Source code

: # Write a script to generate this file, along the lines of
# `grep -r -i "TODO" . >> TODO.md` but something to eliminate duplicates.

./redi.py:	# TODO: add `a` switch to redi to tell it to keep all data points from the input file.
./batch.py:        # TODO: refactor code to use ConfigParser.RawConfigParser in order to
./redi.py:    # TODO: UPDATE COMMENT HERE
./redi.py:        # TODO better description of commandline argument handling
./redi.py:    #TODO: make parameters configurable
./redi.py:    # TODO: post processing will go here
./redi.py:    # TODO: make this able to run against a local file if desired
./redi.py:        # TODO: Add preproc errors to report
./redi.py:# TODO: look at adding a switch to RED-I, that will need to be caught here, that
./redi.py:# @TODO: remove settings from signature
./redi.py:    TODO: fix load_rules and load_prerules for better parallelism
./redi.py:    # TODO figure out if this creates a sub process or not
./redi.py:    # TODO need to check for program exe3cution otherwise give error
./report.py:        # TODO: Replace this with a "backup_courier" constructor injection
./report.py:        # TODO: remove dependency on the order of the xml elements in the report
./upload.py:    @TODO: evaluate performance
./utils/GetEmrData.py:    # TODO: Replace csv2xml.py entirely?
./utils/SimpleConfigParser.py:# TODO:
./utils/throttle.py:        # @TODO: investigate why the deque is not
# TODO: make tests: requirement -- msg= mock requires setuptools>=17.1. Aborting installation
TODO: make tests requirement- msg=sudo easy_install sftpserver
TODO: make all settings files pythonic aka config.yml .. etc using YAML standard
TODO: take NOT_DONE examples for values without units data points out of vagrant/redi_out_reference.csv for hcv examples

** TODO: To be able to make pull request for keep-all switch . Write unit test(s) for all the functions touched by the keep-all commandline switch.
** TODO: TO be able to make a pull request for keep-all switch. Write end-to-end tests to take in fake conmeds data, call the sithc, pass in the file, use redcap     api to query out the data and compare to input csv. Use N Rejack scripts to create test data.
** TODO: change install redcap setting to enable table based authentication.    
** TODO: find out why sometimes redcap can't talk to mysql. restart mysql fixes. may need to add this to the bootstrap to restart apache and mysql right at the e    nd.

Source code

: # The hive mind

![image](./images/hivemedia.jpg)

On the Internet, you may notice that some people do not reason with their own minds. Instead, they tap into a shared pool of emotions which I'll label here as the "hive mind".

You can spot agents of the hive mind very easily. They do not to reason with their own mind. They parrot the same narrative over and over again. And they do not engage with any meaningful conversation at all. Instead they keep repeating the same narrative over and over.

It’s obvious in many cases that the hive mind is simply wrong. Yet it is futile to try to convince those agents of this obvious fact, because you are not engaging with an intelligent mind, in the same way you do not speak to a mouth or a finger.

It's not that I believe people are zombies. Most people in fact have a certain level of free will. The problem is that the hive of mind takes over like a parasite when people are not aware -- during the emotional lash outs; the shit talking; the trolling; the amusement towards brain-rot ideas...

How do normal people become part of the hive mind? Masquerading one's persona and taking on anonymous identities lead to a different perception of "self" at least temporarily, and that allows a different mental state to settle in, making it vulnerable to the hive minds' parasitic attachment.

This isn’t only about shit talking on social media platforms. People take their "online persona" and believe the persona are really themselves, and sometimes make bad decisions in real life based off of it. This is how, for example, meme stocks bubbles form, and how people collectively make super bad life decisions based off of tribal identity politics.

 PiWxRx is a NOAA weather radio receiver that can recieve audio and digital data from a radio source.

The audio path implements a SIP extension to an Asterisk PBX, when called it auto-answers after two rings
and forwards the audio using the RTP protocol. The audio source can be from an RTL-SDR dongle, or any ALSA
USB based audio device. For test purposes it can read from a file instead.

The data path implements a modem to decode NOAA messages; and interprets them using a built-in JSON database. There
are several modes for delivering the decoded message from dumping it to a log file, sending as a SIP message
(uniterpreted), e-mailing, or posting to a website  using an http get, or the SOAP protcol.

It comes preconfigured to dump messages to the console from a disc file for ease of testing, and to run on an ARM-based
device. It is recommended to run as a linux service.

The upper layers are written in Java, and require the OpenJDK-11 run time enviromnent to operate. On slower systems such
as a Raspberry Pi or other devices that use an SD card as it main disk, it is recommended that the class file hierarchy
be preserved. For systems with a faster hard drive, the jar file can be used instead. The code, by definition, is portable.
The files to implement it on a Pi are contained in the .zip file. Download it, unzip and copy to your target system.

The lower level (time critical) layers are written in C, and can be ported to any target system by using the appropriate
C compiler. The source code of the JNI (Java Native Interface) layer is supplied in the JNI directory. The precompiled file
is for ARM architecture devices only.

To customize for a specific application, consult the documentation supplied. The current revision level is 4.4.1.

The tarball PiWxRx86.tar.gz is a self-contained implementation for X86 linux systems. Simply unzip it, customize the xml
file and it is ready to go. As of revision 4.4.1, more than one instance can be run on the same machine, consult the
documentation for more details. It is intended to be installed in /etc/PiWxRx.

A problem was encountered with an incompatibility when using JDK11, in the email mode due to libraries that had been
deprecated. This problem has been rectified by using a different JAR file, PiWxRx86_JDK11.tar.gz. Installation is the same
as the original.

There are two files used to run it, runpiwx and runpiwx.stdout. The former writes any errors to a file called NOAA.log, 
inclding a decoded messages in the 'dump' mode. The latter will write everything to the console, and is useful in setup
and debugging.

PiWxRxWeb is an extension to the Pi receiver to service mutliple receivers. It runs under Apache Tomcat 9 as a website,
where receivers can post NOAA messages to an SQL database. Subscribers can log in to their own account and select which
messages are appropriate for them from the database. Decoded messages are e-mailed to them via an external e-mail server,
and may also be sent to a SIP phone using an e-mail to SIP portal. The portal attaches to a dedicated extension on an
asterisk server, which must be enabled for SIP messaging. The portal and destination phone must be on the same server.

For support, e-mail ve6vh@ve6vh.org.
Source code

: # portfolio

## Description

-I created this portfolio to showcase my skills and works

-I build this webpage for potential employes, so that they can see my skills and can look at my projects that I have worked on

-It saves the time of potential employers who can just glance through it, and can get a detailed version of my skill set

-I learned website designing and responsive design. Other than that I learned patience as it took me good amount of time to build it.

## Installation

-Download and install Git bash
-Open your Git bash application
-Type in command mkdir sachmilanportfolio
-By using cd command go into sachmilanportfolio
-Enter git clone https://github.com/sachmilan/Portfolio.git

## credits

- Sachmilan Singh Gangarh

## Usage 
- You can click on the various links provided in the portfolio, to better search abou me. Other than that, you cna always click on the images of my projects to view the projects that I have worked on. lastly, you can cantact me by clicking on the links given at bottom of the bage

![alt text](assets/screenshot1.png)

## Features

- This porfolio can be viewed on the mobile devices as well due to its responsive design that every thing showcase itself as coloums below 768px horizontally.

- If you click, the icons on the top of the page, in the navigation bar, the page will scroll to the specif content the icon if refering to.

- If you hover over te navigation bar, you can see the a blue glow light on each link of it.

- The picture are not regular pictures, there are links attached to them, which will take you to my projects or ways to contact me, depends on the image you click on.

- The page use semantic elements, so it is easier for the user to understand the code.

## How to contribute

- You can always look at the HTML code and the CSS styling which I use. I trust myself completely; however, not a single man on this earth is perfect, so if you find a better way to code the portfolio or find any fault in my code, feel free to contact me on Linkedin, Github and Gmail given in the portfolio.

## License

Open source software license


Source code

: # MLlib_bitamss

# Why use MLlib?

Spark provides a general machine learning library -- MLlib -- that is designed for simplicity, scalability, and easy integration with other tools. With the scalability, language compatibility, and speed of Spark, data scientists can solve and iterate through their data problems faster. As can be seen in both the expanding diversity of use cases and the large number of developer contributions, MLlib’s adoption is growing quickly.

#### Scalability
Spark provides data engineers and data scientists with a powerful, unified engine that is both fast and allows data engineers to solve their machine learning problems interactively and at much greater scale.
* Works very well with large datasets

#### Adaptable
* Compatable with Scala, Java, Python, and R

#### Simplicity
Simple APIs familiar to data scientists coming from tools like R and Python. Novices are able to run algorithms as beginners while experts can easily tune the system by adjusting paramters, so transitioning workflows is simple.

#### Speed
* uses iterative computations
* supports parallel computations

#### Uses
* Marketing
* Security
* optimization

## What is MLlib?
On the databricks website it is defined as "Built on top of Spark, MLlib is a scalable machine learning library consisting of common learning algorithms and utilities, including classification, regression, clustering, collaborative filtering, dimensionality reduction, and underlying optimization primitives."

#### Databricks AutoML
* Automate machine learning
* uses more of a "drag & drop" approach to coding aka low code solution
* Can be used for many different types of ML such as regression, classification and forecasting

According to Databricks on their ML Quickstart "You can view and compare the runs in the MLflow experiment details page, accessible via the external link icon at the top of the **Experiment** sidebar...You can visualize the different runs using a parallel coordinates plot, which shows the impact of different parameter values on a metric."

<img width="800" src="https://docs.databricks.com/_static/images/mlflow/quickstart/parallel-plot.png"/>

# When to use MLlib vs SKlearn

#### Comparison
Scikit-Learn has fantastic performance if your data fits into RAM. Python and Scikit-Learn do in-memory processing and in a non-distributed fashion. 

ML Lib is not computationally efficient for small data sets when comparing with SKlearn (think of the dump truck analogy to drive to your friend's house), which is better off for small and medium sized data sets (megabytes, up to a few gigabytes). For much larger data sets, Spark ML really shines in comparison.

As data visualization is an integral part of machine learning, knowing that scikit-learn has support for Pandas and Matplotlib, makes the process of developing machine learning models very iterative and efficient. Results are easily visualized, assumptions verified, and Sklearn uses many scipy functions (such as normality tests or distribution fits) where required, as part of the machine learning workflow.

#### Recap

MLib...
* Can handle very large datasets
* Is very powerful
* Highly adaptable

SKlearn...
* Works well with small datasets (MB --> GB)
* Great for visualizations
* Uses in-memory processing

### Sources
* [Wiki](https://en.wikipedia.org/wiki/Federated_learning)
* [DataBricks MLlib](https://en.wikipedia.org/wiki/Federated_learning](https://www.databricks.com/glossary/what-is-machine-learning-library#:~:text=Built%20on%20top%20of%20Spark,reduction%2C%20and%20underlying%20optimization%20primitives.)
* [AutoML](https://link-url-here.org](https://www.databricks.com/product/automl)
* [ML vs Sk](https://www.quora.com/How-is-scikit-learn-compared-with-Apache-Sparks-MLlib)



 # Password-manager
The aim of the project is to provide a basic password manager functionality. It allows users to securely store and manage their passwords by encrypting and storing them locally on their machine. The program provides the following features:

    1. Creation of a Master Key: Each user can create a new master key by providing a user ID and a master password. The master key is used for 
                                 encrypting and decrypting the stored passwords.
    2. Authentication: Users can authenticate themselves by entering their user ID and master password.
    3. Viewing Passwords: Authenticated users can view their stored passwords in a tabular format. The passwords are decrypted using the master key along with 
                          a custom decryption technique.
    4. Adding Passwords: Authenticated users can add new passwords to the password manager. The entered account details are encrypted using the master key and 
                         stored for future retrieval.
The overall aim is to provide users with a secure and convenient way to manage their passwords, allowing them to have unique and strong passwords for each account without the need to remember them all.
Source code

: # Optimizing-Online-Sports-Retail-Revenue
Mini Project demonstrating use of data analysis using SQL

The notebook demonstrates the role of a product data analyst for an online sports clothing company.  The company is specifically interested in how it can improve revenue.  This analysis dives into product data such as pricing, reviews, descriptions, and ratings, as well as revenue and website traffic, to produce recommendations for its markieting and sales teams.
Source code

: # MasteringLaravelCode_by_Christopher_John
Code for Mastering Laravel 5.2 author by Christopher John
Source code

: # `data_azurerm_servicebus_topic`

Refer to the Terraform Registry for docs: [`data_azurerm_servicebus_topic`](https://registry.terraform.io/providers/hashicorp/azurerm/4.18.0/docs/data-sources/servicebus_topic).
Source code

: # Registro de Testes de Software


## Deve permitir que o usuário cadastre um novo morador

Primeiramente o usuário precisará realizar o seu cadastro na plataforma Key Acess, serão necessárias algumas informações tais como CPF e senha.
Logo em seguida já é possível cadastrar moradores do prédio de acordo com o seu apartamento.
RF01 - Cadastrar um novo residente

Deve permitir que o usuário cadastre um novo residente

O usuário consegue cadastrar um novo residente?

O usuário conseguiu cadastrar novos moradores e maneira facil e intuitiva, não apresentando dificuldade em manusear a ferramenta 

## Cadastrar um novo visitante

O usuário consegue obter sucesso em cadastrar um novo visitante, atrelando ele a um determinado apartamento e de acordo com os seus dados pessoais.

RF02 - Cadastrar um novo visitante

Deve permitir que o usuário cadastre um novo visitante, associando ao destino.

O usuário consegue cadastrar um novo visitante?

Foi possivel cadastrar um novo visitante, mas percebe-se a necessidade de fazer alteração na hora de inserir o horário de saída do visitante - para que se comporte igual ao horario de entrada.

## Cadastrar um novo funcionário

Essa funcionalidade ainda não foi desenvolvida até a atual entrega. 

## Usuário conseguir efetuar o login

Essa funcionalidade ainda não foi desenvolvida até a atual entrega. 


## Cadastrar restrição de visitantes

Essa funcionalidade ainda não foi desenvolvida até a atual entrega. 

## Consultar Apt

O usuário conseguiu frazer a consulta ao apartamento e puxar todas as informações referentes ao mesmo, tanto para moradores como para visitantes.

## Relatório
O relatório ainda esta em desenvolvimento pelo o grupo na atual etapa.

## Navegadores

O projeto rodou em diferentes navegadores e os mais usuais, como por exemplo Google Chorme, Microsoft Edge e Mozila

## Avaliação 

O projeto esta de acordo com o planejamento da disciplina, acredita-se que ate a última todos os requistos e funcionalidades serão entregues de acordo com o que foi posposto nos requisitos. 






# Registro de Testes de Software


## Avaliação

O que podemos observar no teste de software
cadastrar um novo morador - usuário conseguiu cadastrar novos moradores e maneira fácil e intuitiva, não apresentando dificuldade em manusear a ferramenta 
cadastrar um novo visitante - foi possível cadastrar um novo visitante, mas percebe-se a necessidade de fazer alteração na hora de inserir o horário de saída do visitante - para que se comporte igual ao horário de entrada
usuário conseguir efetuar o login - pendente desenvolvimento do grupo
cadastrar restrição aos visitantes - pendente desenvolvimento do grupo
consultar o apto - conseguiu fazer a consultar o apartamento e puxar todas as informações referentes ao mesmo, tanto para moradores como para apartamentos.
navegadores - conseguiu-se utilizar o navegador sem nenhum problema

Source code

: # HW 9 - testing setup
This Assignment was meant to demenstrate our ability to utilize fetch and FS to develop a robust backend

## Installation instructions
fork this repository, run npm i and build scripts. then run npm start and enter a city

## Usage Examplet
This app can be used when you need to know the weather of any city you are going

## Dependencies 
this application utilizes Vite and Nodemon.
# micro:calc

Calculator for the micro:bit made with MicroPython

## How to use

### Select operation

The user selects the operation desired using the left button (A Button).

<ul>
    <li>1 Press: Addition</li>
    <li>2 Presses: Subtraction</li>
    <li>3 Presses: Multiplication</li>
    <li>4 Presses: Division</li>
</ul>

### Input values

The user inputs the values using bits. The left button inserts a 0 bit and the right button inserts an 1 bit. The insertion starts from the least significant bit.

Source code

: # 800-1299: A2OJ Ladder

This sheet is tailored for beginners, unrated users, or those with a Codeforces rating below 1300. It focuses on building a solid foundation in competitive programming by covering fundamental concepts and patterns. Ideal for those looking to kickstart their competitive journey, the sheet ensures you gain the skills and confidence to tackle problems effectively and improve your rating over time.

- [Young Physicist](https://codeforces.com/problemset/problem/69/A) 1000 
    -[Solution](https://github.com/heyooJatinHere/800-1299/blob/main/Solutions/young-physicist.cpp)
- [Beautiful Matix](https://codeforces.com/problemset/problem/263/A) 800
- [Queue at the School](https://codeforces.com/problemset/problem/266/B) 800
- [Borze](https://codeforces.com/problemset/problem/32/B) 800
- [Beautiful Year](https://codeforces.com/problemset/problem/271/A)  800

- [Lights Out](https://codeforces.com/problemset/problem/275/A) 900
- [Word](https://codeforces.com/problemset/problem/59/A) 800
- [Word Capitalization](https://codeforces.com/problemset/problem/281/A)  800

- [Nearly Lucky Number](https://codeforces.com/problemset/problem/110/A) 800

=-=-=-=-=

*Description of the task:*
Show every line of the material that contains the string "wiki".

*Your solution:*
* [Wiki](https://en.wikipedia.org/wiki/Federated_learning)
* [DataBricks MLlib](https://en.wikipedia.org/wiki/Federated_learning](https://www.databricks.com/glossary/what-is-machine-learning-library#:~:text=Built%20on%20top%20of%20Spark,reduction%2C%20and%20underlying%20optimization%20primitives.)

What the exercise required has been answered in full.